Wiesner's quantum money scheme was first published in 1983. A formal proof of security, using techniques from semidefinite programming, was given in 2013.In addition to a unique serial number on each bank note (these notes are actually more like cheques, since a verification step with the bank is required for each transaction), there is a series of isolated two-state quantum systems. For example, photons in one of four polarizations could be used: at 0°, 45°, 90° and 135° to some axis, which is referred to as the vertical. Each of these is a two-state system in one of two bases: the horizontal basis has states with polarizations at 0° and 90° to the vertical, and the diagonal basis has states at 45° and 135° to the vertical.
At the bank, there is a record of all the polarizations and the corresponding serial numbers. On the bank note, the serial number is printed, but the polarizations are kept secret. Thus, whilst the bank can always verify the polarizations by measuring the polarization of each photon in the correct basis without introducing any disturbance, a would-be counterfeiter ignorant of the bases cannot create a copy of the photon polarization states, since even if he knows the two bases, if he chooses the wrong one to measure a photon, it will change the polarization of the photon in the trap, and the forged banknote created will be with this wrong polarization.
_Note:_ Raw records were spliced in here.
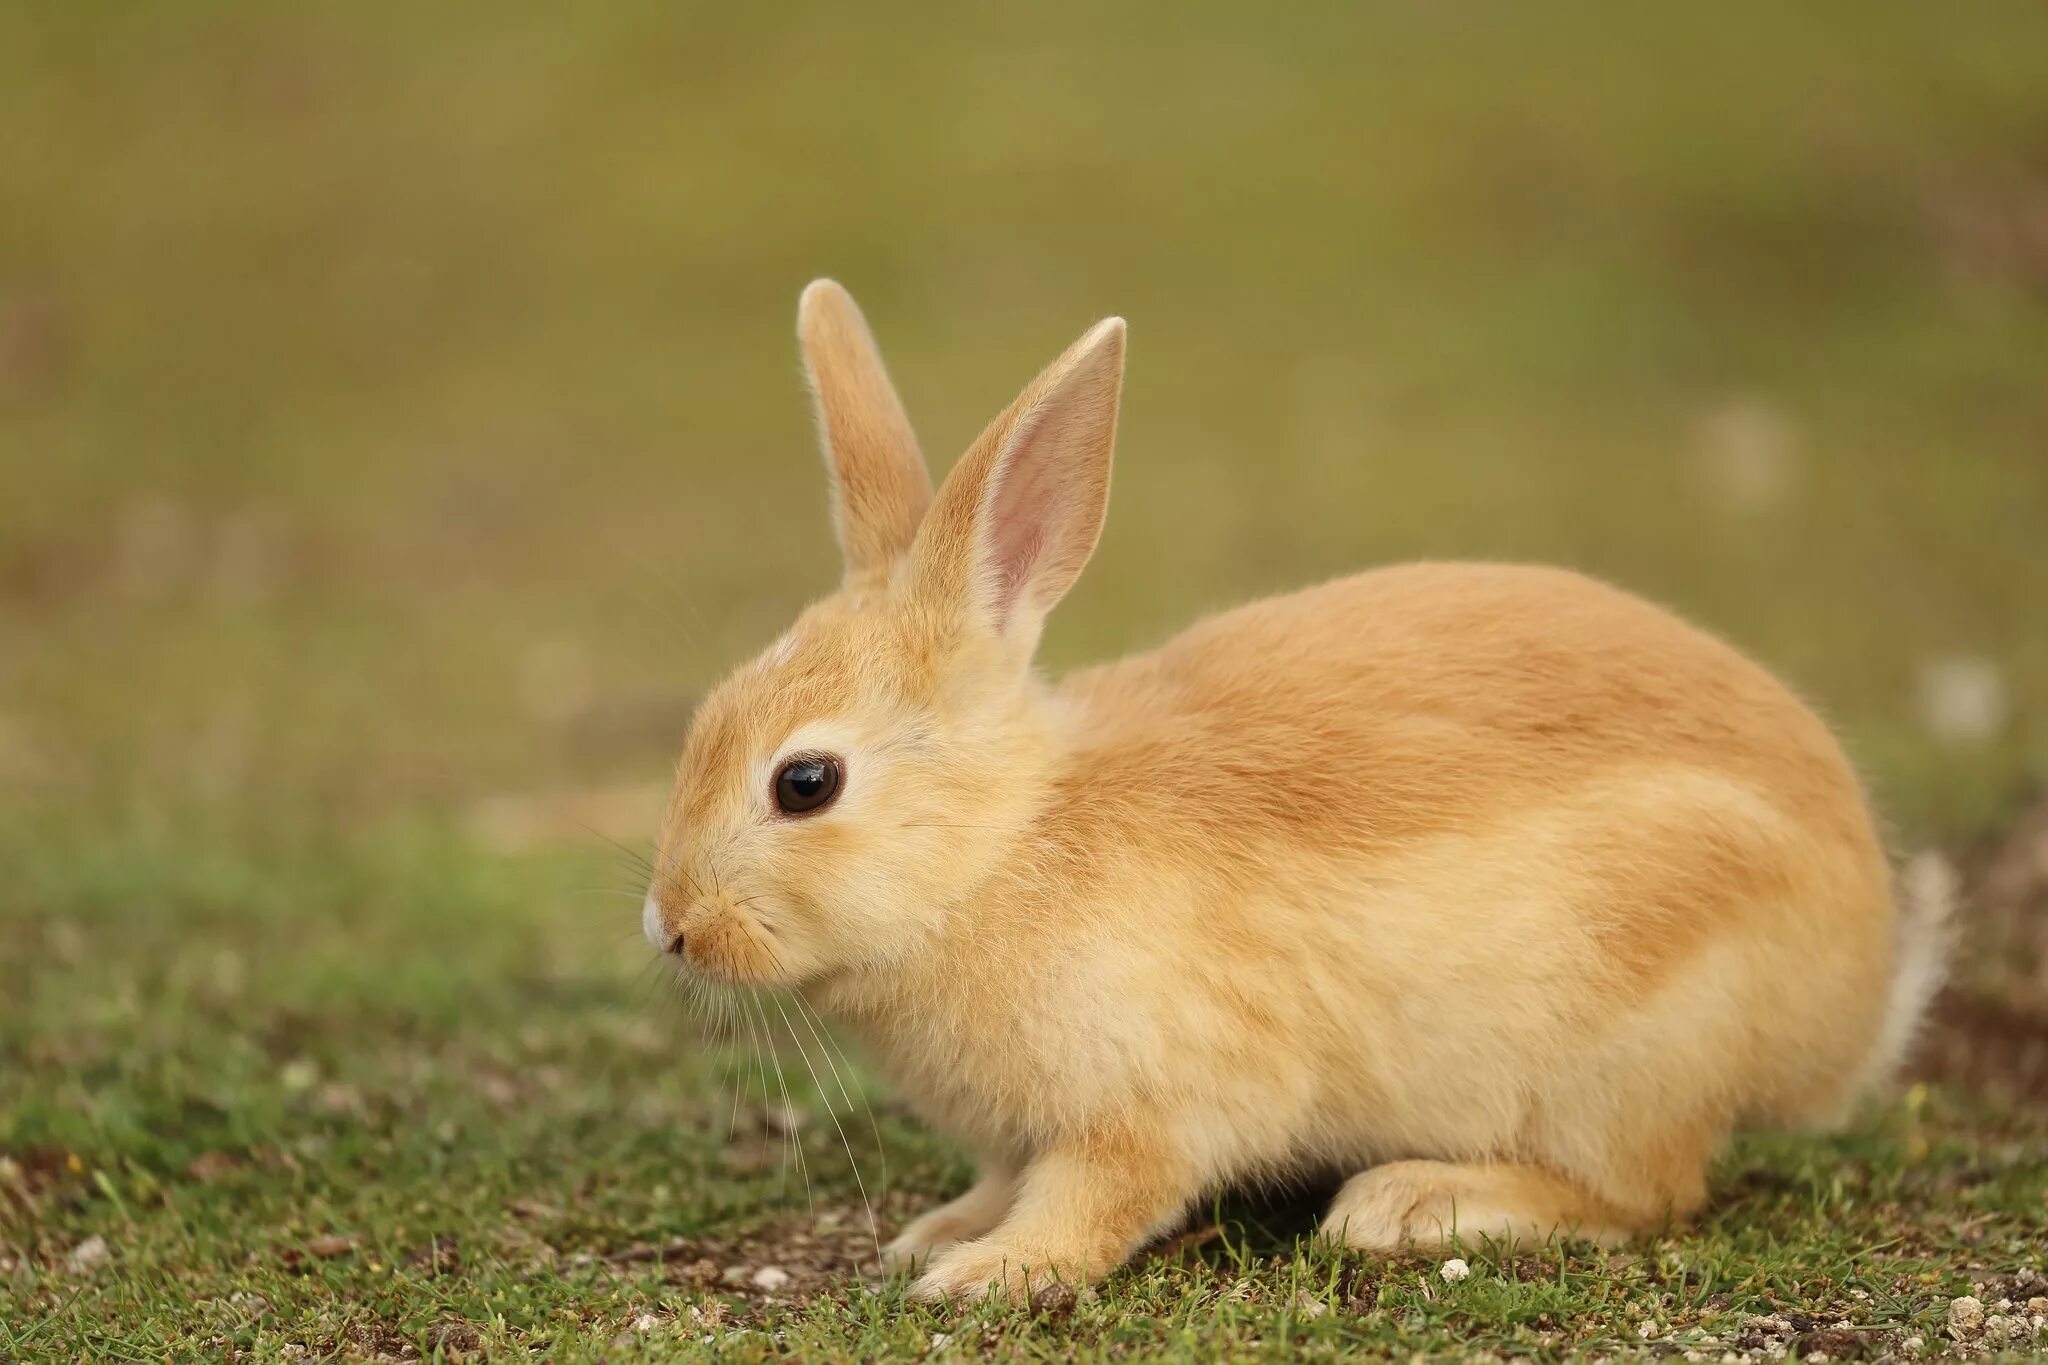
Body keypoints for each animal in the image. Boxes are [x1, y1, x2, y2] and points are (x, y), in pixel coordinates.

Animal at [643, 280, 1949, 1301]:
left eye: (804, 783)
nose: (671, 929)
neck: (999, 845)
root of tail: (1850, 1004)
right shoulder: (1031, 1127)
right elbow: (1003, 1177)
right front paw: (939, 1233)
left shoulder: (1155, 1105)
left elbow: (1094, 1198)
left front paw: (990, 1273)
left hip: (1627, 1047)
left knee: (1648, 1193)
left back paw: (1411, 1204)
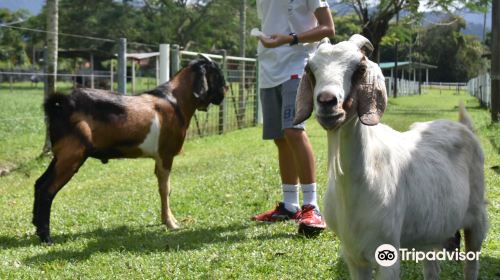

For each photon, the would-be counterfeiter has a probability $3/4$ of success in duplicating it correctly. If the total number of photons on the bank note is $N$, a duplicate will have probability $(3/4)^N$ of passing the bank's verification test. If $N$ is large, this probability becomes exponentially small. The fact that a quantum state cannot be copied is ultimately guaranteed by its proof by the no-cloning theorem, which underlies the security of this system.

==Practical implementations==

At this time, quantum money is not practical to implement with current technology because the quantum bank notes require to store the quantum states in a quantum memory. Quantum memories can currently store quantum states only for a very short time.